# **Data Colletion Notebook**

## Objectives

* Fetch Data from Kaggle and save as raw file and unzip.
* Inspect the data and save it under inputs/datasets/raw
* Inspect the data and save it under outputs/datasets/collection

## Inputs

* Kaggle JSON file - the authentication token.

## Outputs

* Generate Dataset: outputs/datasets/collection/insurance.csv



---

# Change working directory

We need to change the working directory from its current folder to its parent folder
* We access the current directory with os.getcwd()

In [None]:
import os
current_dir = os.getcwd()
current_dir

We want to make the parent of the current directory the new current directory
* os.path.dirname() gets the parent directory
* os.chir() defines the new current directory

In [None]:
os.chdir(os.path.dirname(current_dir))
print("You set a new current directory")

Confirm the new current directory

In [None]:
current_dir = os.getcwd()
current_dir

# Fetch Data from Kaggle

Install Kaggle Packages

In [None]:
%pip install kaggle==1.5.12

Add kaggle.json token

In [None]:
import os
os.environ['KAGGLE_CONFIG_DIR'] = os.getcwd()
! chmod 600 kaggle.json

Define the Kaggle dataset, and destination folder and download it.

In [None]:
KaggleDatasetPath = "mirichoi0218/insurance"
DestinationFolder = "inputs/datasets/raw"
! kaggle datasets download -d {KaggleDatasetPath} -p {DestinationFolder}

Unzip the downloaded file, delete the zip file and delete the kaggle.json file

In [None]:
! unzip {DestinationFolder}/*.zip -d {DestinationFolder} \
  && rm {DestinationFolder}/*.zip \
  && rm kaggle.json

---

# Load and Inspect Kaggle data

In [None]:
import pandas as pd
df = pd.read_csv(f"inputs/datasets/raw/insurance.csv")
print(df.head())

In [None]:
df.info()

Check for null values in the dataframe

In [None]:
# Check for null values in the dataframe
print("Number of null values in each column:")
print(df.isnull().sum())

print("\nTotal number of null values in the dataframe:", df.isnull().sum().sum())

In [None]:
df.shape

In [None]:
df.dtypes

We have 3 categorical features:
- sex
- smoker
- region
We will convert these to numerical values later.

---

# Push files to Repo

* In case you don't need to push files to Repo, you may replace this section with "Conclusions and Next Steps" and state your conclusions and next steps.

In [None]:
import os
try:
  os.makedirs(name='outputs/datasets/collection')
except Exception as e:
  print(e)

# Save the dataframe to a CSV file in the outputs folder
df.to_csv('outputs/datasets/collection/insurance.csv', index=False)

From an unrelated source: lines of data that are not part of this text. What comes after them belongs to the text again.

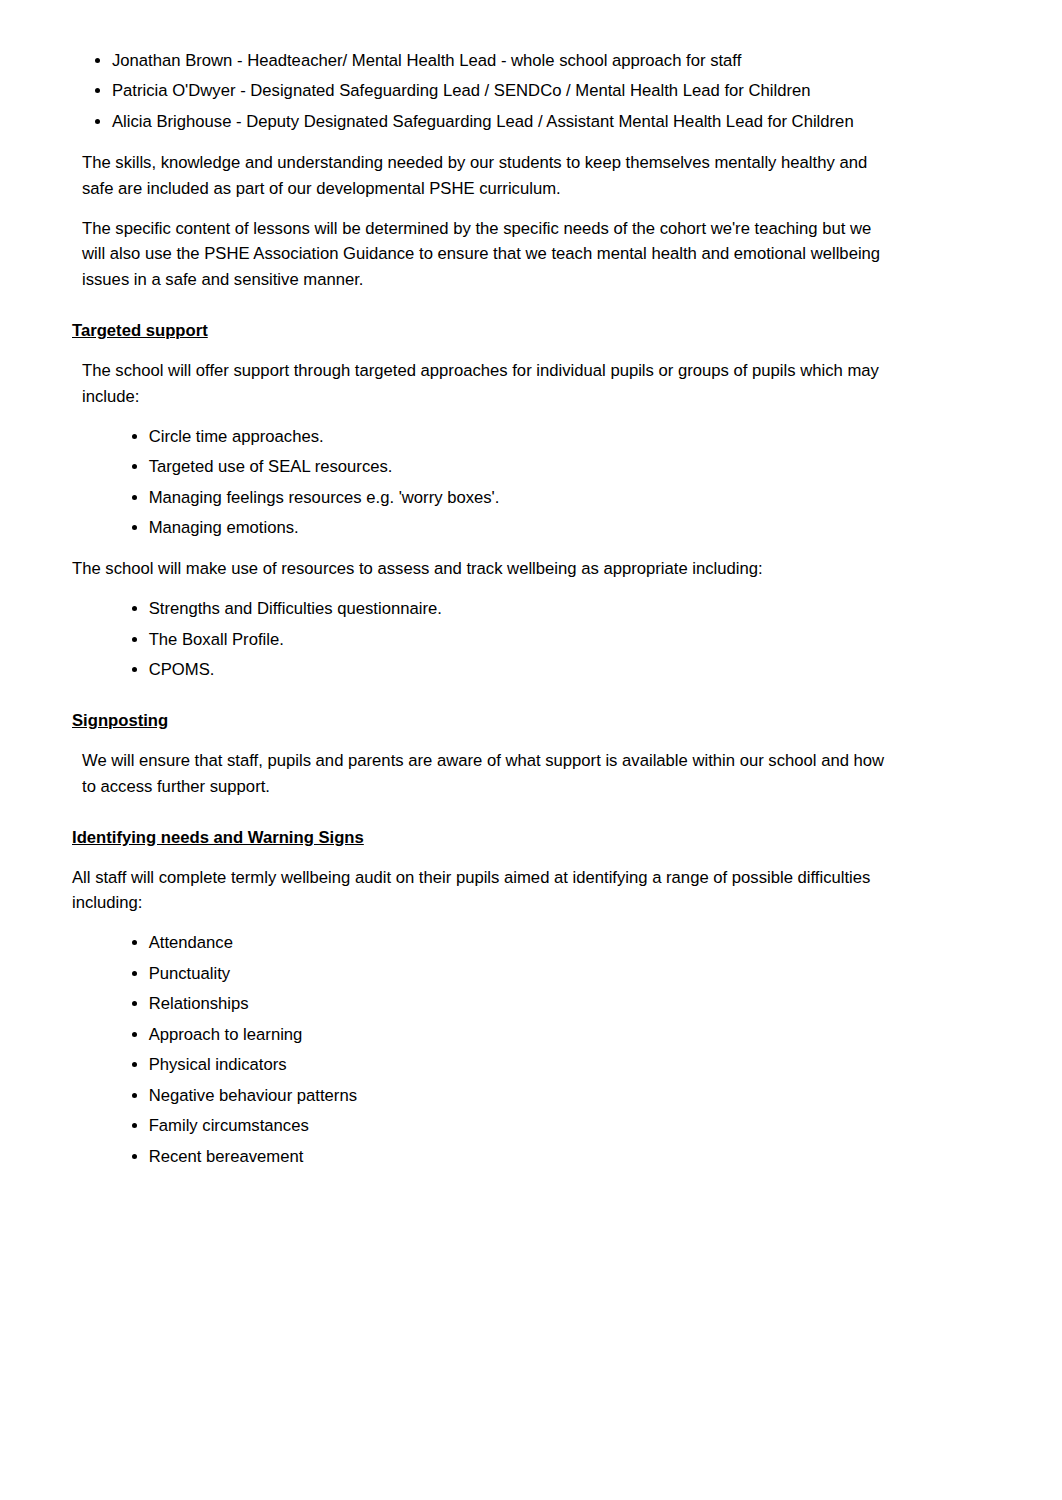Jonathan Brown - Headteacher/ Mental Health Lead - whole school approach for staff
Patricia O'Dwyer - Designated Safeguarding Lead / SENDCo / Mental Health Lead for Children
Alicia Brighouse - Deputy Designated Safeguarding Lead / Assistant Mental Health Lead for Children
The skills, knowledge and understanding needed by our students to keep themselves mentally healthy and safe are included as part of our developmental PSHE curriculum.
The specific content of lessons will be determined by the specific needs of the cohort we're teaching but we will also use the PSHE Association Guidance to ensure that we teach mental health and emotional wellbeing issues in a safe and sensitive manner.
Targeted support
The school will offer support through targeted approaches for individual pupils or groups of pupils which may include:
Circle time approaches.
Targeted use of SEAL resources.
Managing feelings resources e.g. 'worry boxes'.
Managing emotions.
The school will make use of resources to assess and track wellbeing as appropriate including:
Strengths and Difficulties questionnaire.
The Boxall Profile.
CPOMS.
Signposting
We will ensure that staff, pupils and parents are aware of what support is available within our school and how to access further support.
Identifying needs and Warning Signs
All staff will complete termly wellbeing audit on their pupils aimed at identifying a range of possible difficulties including:
Attendance
Punctuality
Relationships
Approach to learning
Physical indicators
Negative behaviour patterns
Family circumstances
Recent bereavement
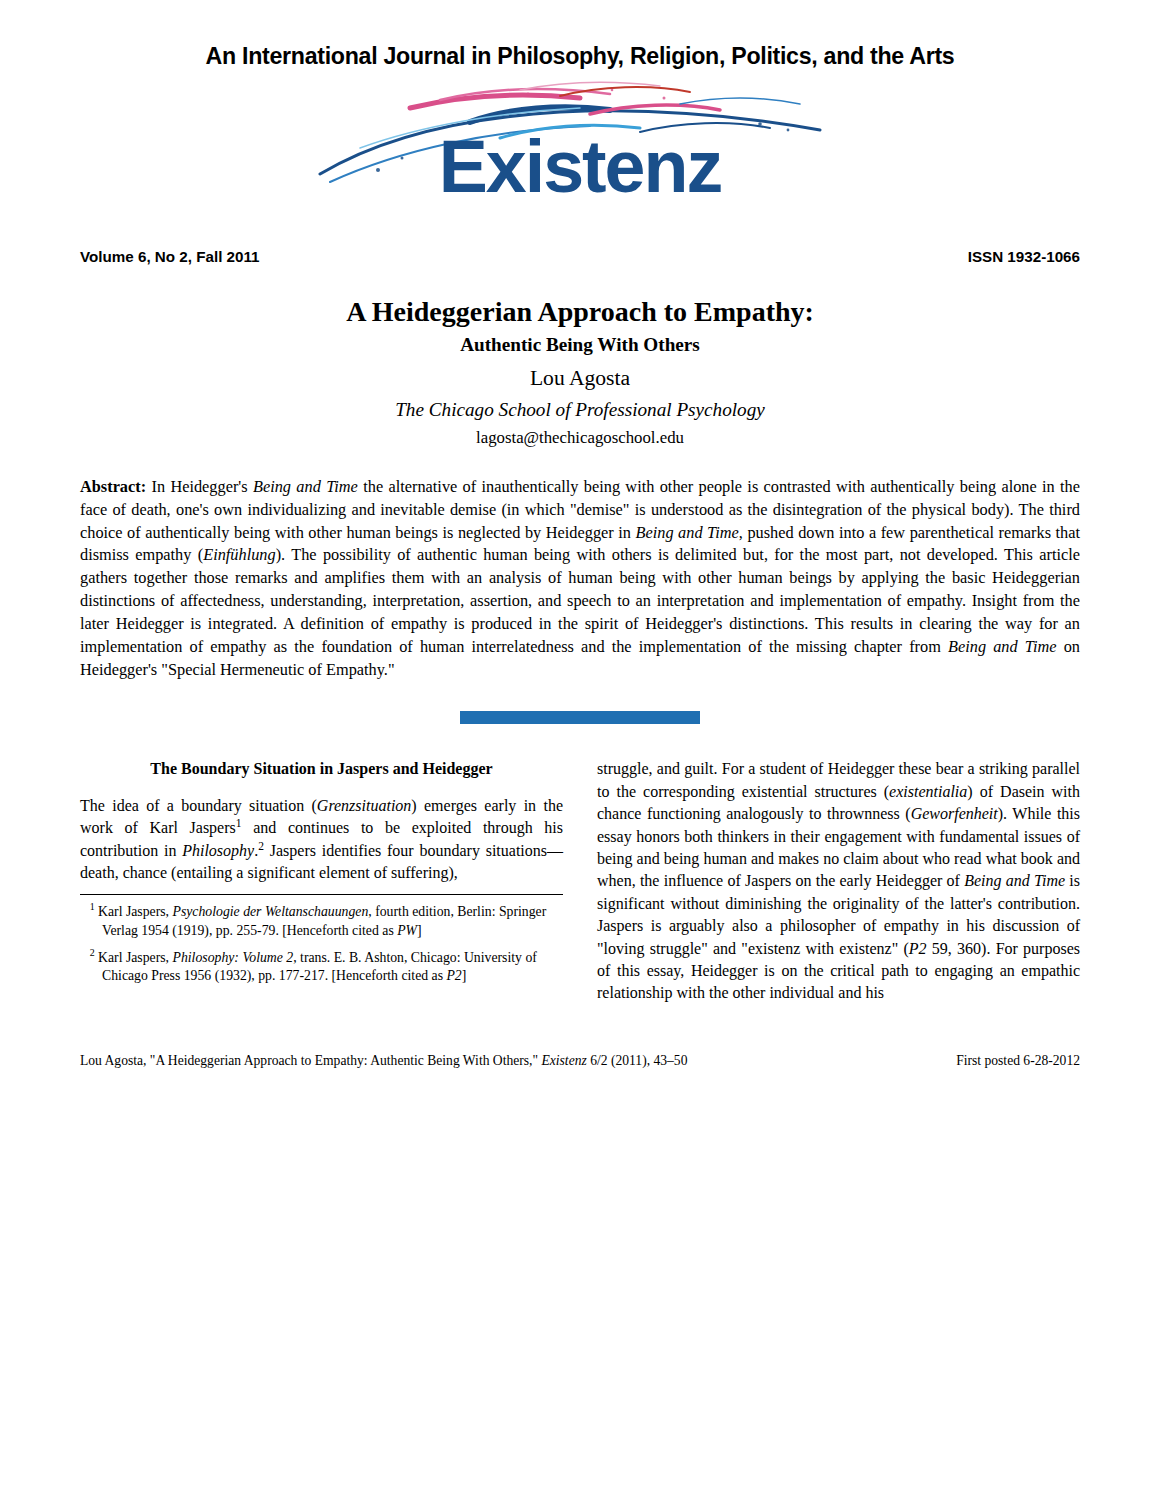An International Journal in Philosophy, Religion, Politics, and the Arts
Existenz
Volume 6, No 2, Fall 2011 ISSN 1932-1066
A Heideggerian Approach to Empathy:
Authentic Being With Others
Lou Agosta
The Chicago School of Professional Psychology
lagosta@thechicagoschool.edu
Abstract: In Heidegger's Being and Time the alternative of inauthentically being with other people is contrasted with authentically being alone in the face of death, one's own individualizing and inevitable demise (in which "demise" is understood as the disintegration of the physical body). The third choice of authentically being with other human beings is neglected by Heidegger in Being and Time, pushed down into a few parenthetical remarks that dismiss empathy (Einfühlung). The possibility of authentic human being with others is delimited but, for the most part, not developed. This article gathers together those remarks and amplifies them with an analysis of human being with other human beings by applying the basic Heideggerian distinctions of affectedness, understanding, interpretation, assertion, and speech to an interpretation and implementation of empathy. Insight from the later Heidegger is integrated. A definition of empathy is produced in the spirit of Heidegger's distinctions. This results in clearing the way for an implementation of empathy as the foundation of human interrelatedness and the implementation of the missing chapter from Being and Time on Heidegger's "Special Hermeneutic of Empathy."
The Boundary Situation in Jaspers and Heidegger
The idea of a boundary situation (Grenzsituation) emerges early in the work of Karl Jaspers1 and continues to be exploited through his contribution in Philosophy.2 Jaspers identifies four boundary situations—death, chance (entailing a significant element of suffering),
1 Karl Jaspers, Psychologie der Weltanschauungen, fourth edition, Berlin: Springer Verlag 1954 (1919), pp. 255-79. [Henceforth cited as PW]
2 Karl Jaspers, Philosophy: Volume 2, trans. E. B. Ashton, Chicago: University of Chicago Press 1956 (1932), pp. 177-217. [Henceforth cited as P2]
struggle, and guilt. For a student of Heidegger these bear a striking parallel to the corresponding existential structures (existentialia) of Dasein with chance functioning analogously to thrownness (Geworfenheit). While this essay honors both thinkers in their engagement with fundamental issues of being and being human and makes no claim about who read what book and when, the influence of Jaspers on the early Heidegger of Being and Time is significant without diminishing the originality of the latter's contribution. Jaspers is arguably also a philosopher of empathy in his discussion of "loving struggle" and "existenz with existenz" (P2 59, 360). For purposes of this essay, Heidegger is on the critical path to engaging an empathic relationship with the other individual and his
Lou Agosta, "A Heideggerian Approach to Empathy: Authentic Being With Others," Existenz 6/2 (2011), 43–50 First posted 6-28-2012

# Conclusions and Next Steps

### Conclusion
We have successfully downloaded the dataset from Kaggle, inspected it, and saved it in the appropriate directories. The next steps would be to preprocess the data, convert categorical features to numerical values, and prepare it for analysis or modeling.

### Key Points
* Fetched data from Kaggle and saved it as a raw file.
* Inspected the data for null values and identified categorical features.
* Saved the processed data under outputs/datasets/collection.

### Next Steps
* Exploratory Data Analysis (EDA) on the dataset.
* Correlation study between features.
* Visualization of data distributions.
* Feature engineering and transformation.